Please copy out the lines in the entries that contain "betyder".

[Start of section]

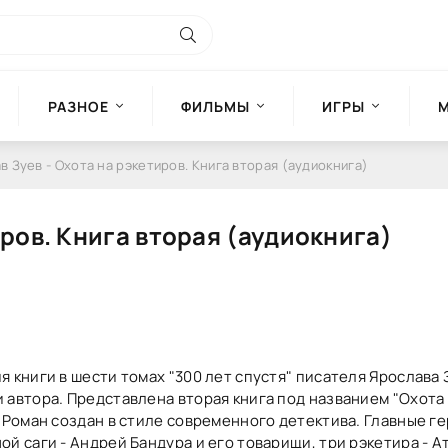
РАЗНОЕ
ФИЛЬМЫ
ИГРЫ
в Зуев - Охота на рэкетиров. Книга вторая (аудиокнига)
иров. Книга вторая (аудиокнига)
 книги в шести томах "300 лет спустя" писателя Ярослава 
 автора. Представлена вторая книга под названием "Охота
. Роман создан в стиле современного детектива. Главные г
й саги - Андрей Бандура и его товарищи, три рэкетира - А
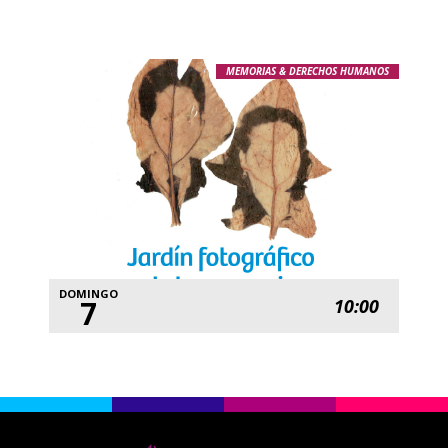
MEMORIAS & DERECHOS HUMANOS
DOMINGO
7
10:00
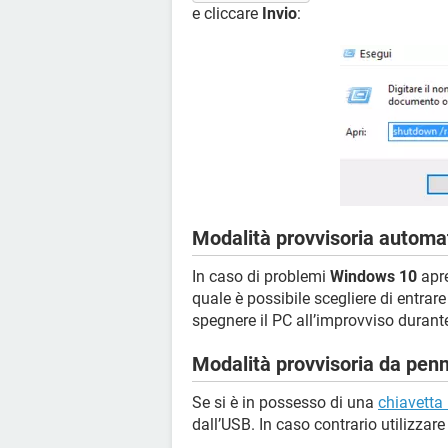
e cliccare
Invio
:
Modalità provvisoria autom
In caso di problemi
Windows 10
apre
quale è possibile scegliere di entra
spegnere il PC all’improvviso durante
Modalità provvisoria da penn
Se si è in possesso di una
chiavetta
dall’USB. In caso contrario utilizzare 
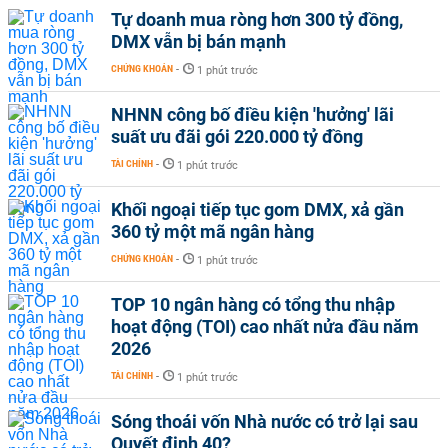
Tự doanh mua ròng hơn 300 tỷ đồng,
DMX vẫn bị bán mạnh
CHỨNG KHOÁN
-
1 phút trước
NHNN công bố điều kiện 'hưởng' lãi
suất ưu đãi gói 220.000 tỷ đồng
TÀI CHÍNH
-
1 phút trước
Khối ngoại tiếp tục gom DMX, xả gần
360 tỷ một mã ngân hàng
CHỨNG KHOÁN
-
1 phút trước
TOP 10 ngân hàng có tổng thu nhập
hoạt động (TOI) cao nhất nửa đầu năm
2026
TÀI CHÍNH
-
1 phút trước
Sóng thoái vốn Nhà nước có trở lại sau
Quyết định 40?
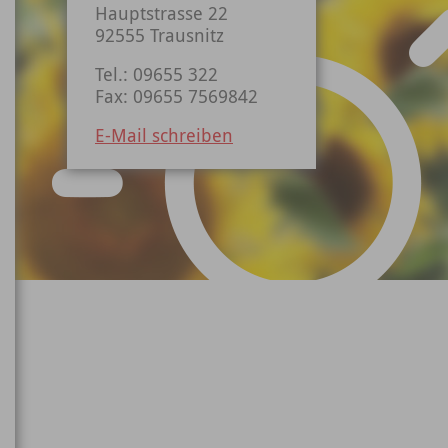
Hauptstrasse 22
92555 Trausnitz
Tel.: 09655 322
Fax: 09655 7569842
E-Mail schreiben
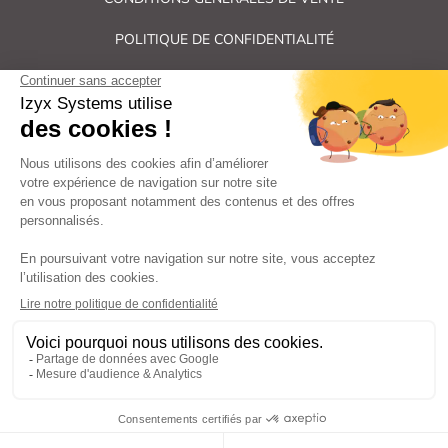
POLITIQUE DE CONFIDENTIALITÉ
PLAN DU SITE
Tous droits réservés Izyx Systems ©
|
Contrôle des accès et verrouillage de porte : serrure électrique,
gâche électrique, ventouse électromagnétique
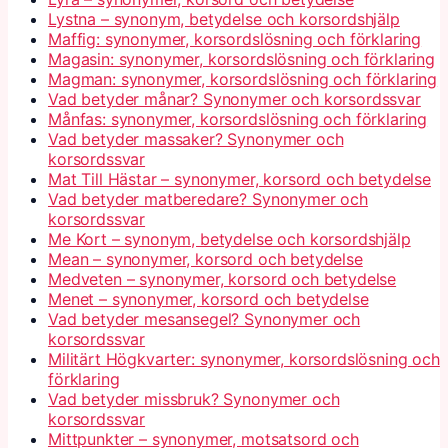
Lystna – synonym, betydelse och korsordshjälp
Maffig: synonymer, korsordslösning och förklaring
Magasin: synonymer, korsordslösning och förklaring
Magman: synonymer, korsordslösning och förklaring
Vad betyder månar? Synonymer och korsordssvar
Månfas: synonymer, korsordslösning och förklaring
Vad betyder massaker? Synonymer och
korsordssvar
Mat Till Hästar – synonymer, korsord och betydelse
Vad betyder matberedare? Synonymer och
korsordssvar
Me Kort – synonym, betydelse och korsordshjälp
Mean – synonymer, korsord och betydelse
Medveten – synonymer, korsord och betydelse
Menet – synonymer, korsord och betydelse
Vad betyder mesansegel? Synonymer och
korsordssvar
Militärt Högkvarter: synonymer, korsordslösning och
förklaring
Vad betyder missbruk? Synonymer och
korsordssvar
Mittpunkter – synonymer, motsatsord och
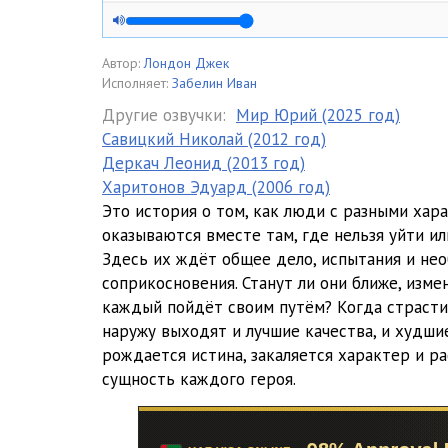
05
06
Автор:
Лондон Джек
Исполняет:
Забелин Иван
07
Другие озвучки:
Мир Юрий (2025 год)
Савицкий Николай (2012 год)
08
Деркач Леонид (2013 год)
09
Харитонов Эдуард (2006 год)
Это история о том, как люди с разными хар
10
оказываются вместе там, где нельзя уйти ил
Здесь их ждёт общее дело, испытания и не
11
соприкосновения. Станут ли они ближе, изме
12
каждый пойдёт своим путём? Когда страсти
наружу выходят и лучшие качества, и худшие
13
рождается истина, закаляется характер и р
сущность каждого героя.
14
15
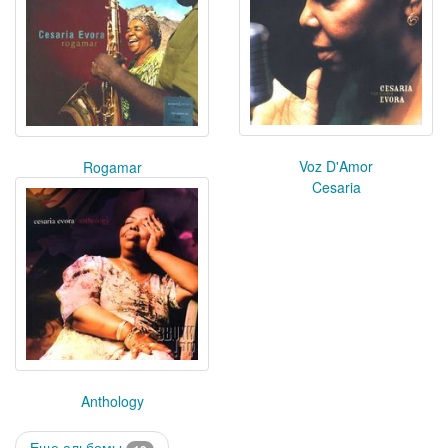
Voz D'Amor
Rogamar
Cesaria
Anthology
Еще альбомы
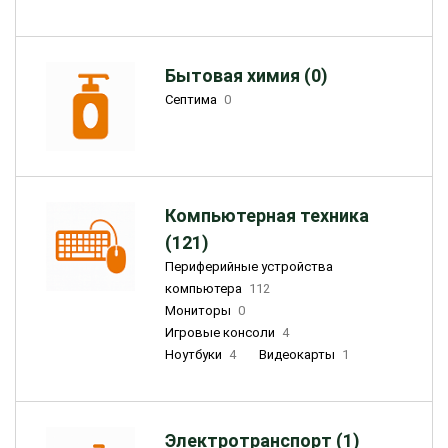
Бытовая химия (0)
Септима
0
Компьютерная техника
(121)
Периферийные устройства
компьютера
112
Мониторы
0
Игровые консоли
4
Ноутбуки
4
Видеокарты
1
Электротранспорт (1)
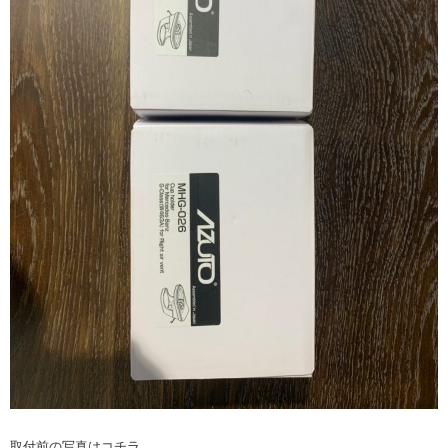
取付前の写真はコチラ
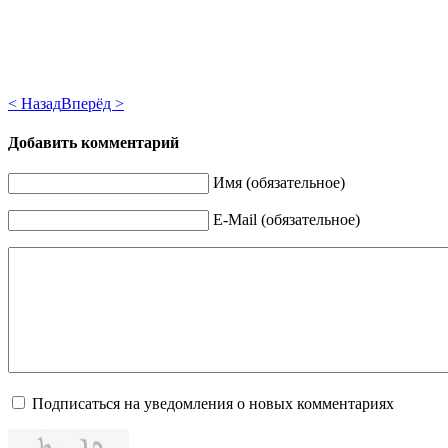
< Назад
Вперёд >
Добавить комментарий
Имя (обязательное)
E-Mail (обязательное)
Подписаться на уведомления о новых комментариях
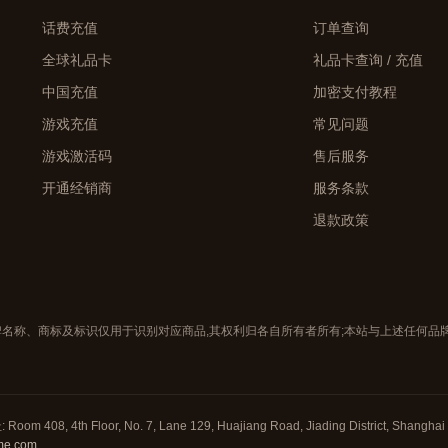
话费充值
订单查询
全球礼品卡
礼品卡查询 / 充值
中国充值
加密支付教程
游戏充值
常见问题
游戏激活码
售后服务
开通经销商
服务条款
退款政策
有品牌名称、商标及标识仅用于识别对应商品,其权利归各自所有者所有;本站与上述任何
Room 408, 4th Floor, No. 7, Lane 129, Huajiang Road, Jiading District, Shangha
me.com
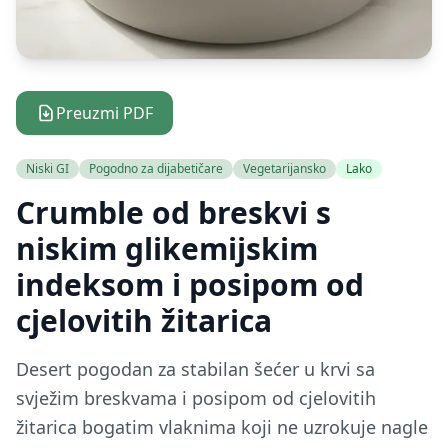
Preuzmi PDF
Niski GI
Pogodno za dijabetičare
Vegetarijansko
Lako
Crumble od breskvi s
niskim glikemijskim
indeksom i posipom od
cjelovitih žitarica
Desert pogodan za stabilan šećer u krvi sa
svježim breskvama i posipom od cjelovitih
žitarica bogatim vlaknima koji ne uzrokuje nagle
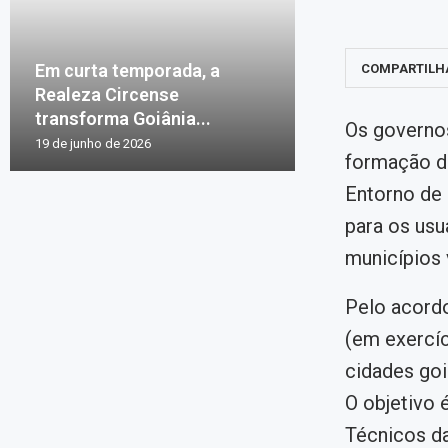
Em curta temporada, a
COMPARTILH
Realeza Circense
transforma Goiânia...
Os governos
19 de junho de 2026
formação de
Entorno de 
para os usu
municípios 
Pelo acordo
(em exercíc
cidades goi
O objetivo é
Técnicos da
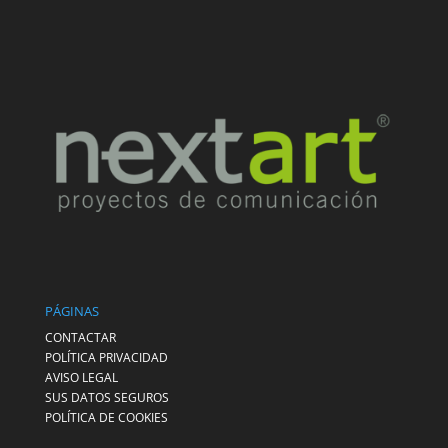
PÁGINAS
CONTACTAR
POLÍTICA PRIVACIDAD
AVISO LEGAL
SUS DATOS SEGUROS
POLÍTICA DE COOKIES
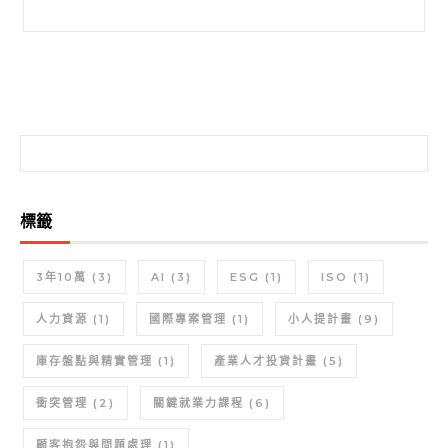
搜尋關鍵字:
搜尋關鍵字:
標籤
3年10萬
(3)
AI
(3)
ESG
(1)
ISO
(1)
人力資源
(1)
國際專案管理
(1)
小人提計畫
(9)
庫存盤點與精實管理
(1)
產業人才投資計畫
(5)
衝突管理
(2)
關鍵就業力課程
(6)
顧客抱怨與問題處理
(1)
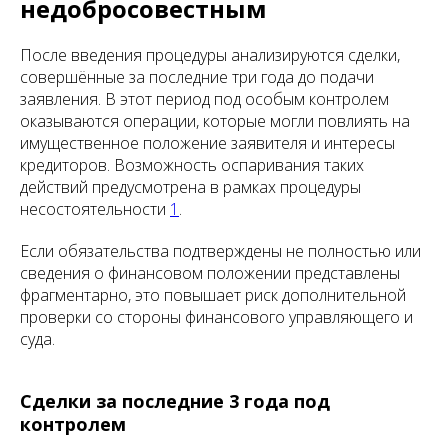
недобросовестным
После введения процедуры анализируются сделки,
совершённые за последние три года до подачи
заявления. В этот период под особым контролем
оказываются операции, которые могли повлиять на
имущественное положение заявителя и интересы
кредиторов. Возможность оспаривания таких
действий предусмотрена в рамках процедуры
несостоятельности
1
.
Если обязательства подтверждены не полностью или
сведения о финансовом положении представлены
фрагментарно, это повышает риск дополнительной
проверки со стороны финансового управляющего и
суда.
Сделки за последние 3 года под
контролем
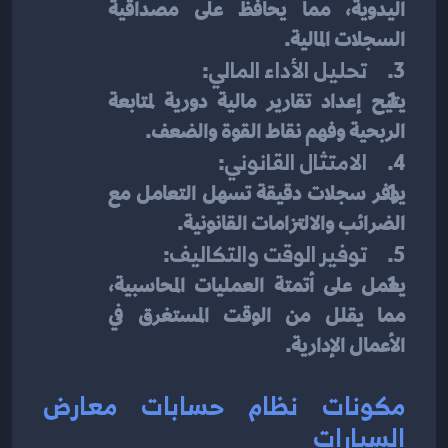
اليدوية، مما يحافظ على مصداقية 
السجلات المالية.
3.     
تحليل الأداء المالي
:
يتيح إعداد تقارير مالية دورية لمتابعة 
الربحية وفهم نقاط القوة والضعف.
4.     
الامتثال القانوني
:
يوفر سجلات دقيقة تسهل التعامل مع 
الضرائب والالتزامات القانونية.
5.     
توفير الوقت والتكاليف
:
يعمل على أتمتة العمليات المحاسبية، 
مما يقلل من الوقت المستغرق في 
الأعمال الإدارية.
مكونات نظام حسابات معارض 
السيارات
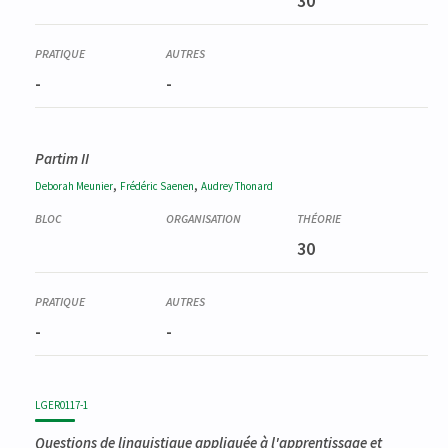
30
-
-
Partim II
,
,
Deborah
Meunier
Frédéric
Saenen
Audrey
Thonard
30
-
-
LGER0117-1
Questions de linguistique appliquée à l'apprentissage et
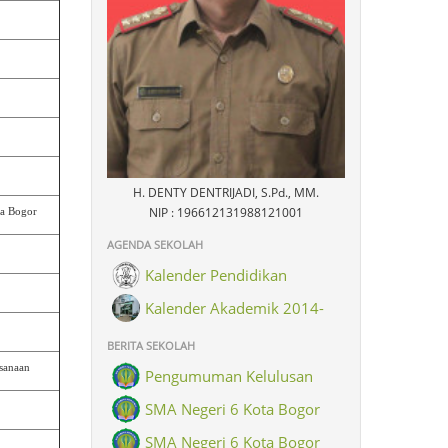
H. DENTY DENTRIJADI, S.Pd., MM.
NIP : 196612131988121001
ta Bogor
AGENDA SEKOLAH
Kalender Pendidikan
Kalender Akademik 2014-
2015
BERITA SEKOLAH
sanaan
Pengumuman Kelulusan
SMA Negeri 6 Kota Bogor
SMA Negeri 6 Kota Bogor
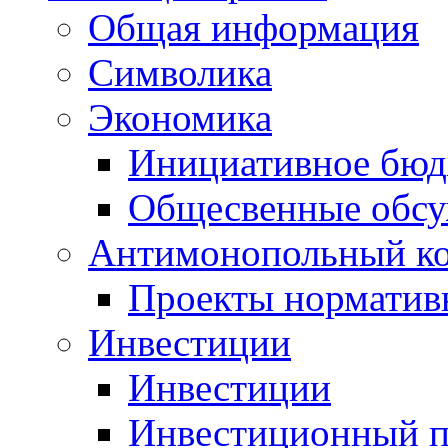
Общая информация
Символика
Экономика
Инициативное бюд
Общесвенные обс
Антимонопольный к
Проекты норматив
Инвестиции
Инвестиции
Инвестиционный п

[End of section]

__THE COMPLETED TASK__.
Vad betyder månar? Synonymer och korsordssvar
Vad betyder massaker? Synonymer och
Vad betyder matberedare? Synonymer och
Vad betyder mesansegel? Synonymer och
Vad betyder missbruk? Synonymer och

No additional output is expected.